Miss Rowling wrote the book, a modern work of fantasy and magic designed for eight-year-olds and upwards, against severe odds. Newly-divorced, unemployed and almost penniless she found herself struggling to survive in a one-bedroom flat in Edinburgh, a city she did not know and where she was almost friendless, with her three-month-old daughter, Jessica.

She would walk the streets pushing Jessica in a buggy until she fell asleep. She used to take the sleeping child to a cafe, order a coffee, spread her papers on the table and write feverishly until her daughter woke up again. When she was not too tired, she also wrote in the flat in the evenings.

Living on benefits, she could not afford a word processor and when she finished the book she couldn't even pay to have her manuscript photocopied. Instead, she typed two copies to send to agents in London.

Miss Rowling's achievement ranks close to the triumph of another recent first-time writer, Nicholas Evans, author of the The Horse Whisperer. The unemployed film producer, with children to support and banks closing in on him, said he cried himself to sleep at four in the morning until he finally sold his novel for $350,000.

Miss Rowling, 31, brought up in the Forest of Dean and a French and Classics graduate of Exeter University, says she was driven partly by economic necessity, partly to preserve her sanity, but also because she had "always scribbled away" writing stories since she was a child.

Harry Potter has attracted rave reviews. The Scotsman called it "an unassailable stand for the power of fresh innovative story-telling in the face of formula horror and sickly romance". Other critics have praised its blend of fantasy with humour and modern reality.

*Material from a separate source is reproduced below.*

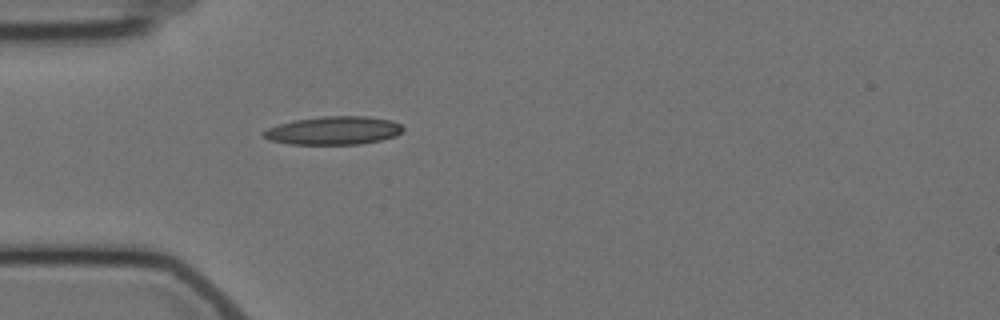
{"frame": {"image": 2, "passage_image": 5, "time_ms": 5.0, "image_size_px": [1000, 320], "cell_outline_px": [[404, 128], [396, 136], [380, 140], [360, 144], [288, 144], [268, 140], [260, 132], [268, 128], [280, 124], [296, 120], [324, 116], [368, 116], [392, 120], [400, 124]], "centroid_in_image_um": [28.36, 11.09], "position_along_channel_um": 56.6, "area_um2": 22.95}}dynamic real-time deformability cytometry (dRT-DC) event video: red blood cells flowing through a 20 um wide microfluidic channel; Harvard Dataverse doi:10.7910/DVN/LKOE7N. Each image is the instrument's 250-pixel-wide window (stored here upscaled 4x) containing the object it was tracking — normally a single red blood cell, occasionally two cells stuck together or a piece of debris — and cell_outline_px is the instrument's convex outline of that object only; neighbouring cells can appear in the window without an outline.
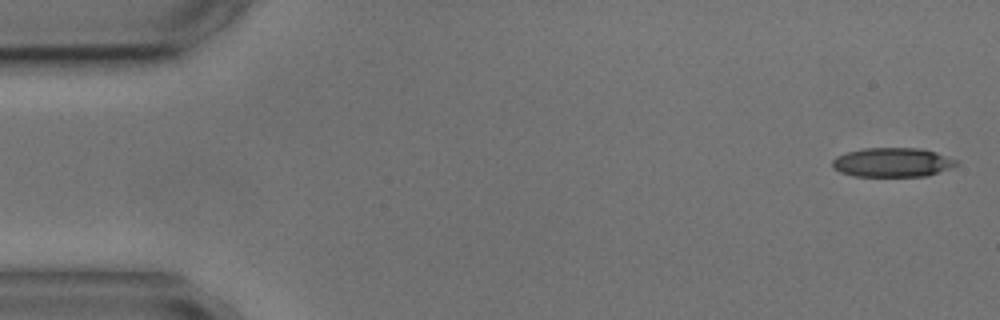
{"species": "common noctule bat (a hibernating species)", "species_latin": "Nyctalus noctula", "temperature_condition": "cold", "stored_images_in_passage": 7, "camera_frame_rate_fps": 3000, "um_per_image_px": 0.085, "animal": {"sex": "male", "body_mass_g": 17.9, "forearm_length_mm": 54.2}, "frame": {"image": 1, "passage_image": 1, "time_ms": 0.0, "image_size_px": [1000, 320], "cell_outline_px": [[960, 164], [952, 168], [928, 176], [852, 176], [840, 172], [832, 168], [832, 160], [836, 156], [848, 152], [864, 148], [920, 148], [936, 152], [956, 160]], "centroid_in_image_um": [75.86, 13.81], "position_along_channel_um": 9.1, "area_um2": 21.27}}
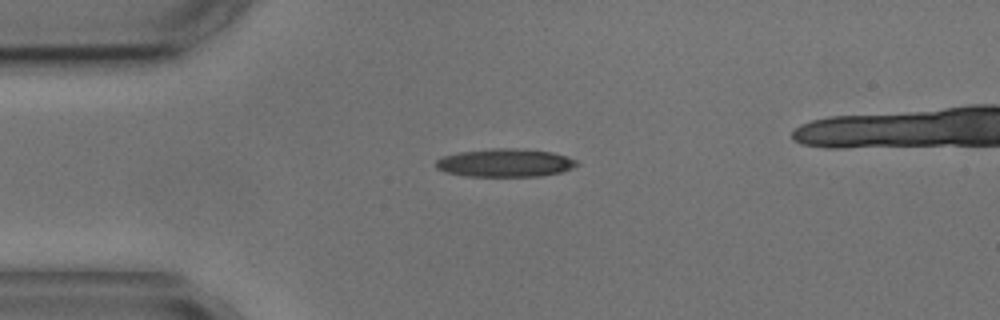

It tells the story of Harry Potter, an orphan who thinks he is an ordinary boy, brought up by a cruel uncle and aunt. He discovers he is a wizard and, as in C S Lewis's Narnia series, he passes through a time-warp into a world of make-believe. Encouraged by her success, Miss Rowling plans a further six books recounting the adventures of Harry Potter.

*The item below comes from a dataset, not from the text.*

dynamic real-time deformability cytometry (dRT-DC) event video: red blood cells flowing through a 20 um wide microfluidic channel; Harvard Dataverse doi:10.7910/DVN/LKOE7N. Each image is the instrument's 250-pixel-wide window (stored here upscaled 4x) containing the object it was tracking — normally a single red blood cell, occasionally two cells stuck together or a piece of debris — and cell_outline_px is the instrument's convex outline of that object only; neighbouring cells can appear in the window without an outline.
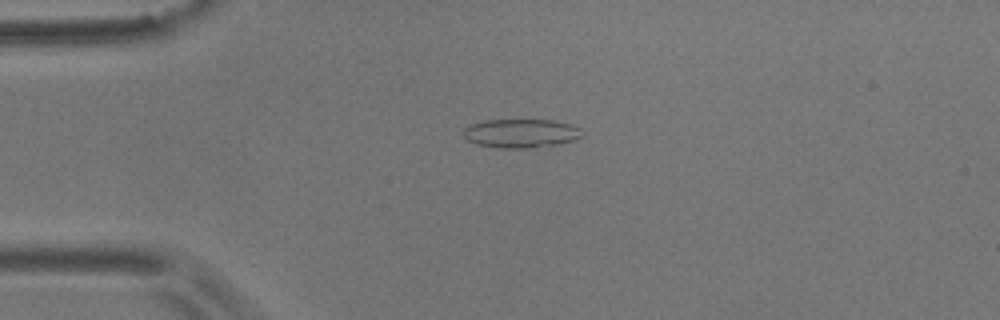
{"species": "common noctule bat (a hibernating species)", "species_latin": "Nyctalus noctula", "temperature_condition": "room temperature", "stored_images_in_passage": 4, "camera_frame_rate_fps": 3000, "um_per_image_px": 0.085, "animal": {"sex": "male", "body_mass_g": 17.9}, "frame": {"image": 1, "passage_image": 3, "time_ms": 2.333, "image_size_px": [1000, 320], "cell_outline_px": [[580, 136], [572, 140], [560, 144], [532, 148], [504, 148], [476, 144], [468, 140], [464, 136], [464, 128], [468, 124], [484, 120], [552, 120], [568, 124], [580, 128]], "centroid_in_image_um": [44.23, 11.33], "position_along_channel_um": 40.8, "area_um2": 19.77}}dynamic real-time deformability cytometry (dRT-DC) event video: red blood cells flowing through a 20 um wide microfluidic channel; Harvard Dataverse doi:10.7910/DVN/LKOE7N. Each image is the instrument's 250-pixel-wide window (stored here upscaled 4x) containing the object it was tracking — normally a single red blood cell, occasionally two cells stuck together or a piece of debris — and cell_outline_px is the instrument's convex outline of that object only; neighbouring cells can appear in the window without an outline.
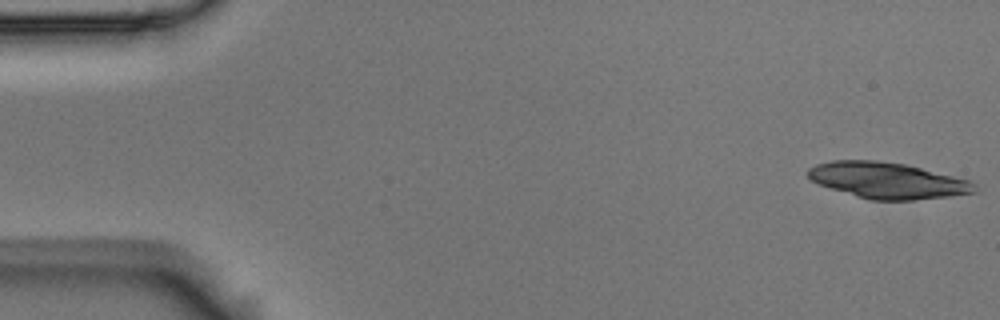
{"species": "Egyptian fruit bat (a non-hibernating species)", "species_latin": "Rousettus aegyptiacus", "temperature_condition": "room temperature", "stored_images_in_passage": 8, "camera_frame_rate_fps": 3000, "um_per_image_px": 0.085, "animal": {"sex": "male"}, "frame": {"image": 1, "passage_image": 1, "time_ms": 0.0, "image_size_px": [1000, 320], "cell_outline_px": [[976, 192], [948, 196], [912, 200], [868, 200], [820, 184], [812, 180], [808, 176], [808, 168], [816, 164], [832, 160], [876, 160], [904, 164], [968, 180], [976, 184]], "centroid_in_image_um": [75.41, 15.33], "position_along_channel_um": 9.6, "area_um2": 34.56}}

Backed by a grant of £8,000 from the Scottish Arts Council, the largest literary award it has made to a children's writer, she has bought a word processor and has delivered her second book to her publishers, Bloomsbury.

The idea for the book came to Miss Rowling on a train in 1990. She filled several boxes with notes but went off to Portugal to teach English. Almost immediately she fell in love with a Portuguese journalist and embarked on an ill-fated, three-year marriage.

She left her husband almost as soon as Jessica was born. She said: "I was very depressed and having a newborn child made it doubly difficult. The little money I had went on baby gear and all I could afford on housing benefit was a freezing, terribly grotty little flat. I simply felt like a non-person, I was very low, and I had to achieve something. Without the challenge I would have gone stark raving mad."

She struck lucky almost at once. "I didn't know anything about agents but I went to the library and looked up some addresses in the Artists' and Writers' Yearbook. Christopher Little was only the second agent I wrote to. I remember getting a letter back. I assumed it was a rejection note, but inside the envelope there was a letter saying, 'Thank you. We would be pleased to receive the balance of your manuscript on an exclusive basis.'

"It was the best letter of my life, I read it eight times. Later on Christopher rang and said there was an auction going on in America. He said I should get ready because a Mr Arthur Levene [Levine] of the Scholastic Press would pay a six-figure sum and would be ringing me in 10 minutes. I nearly died."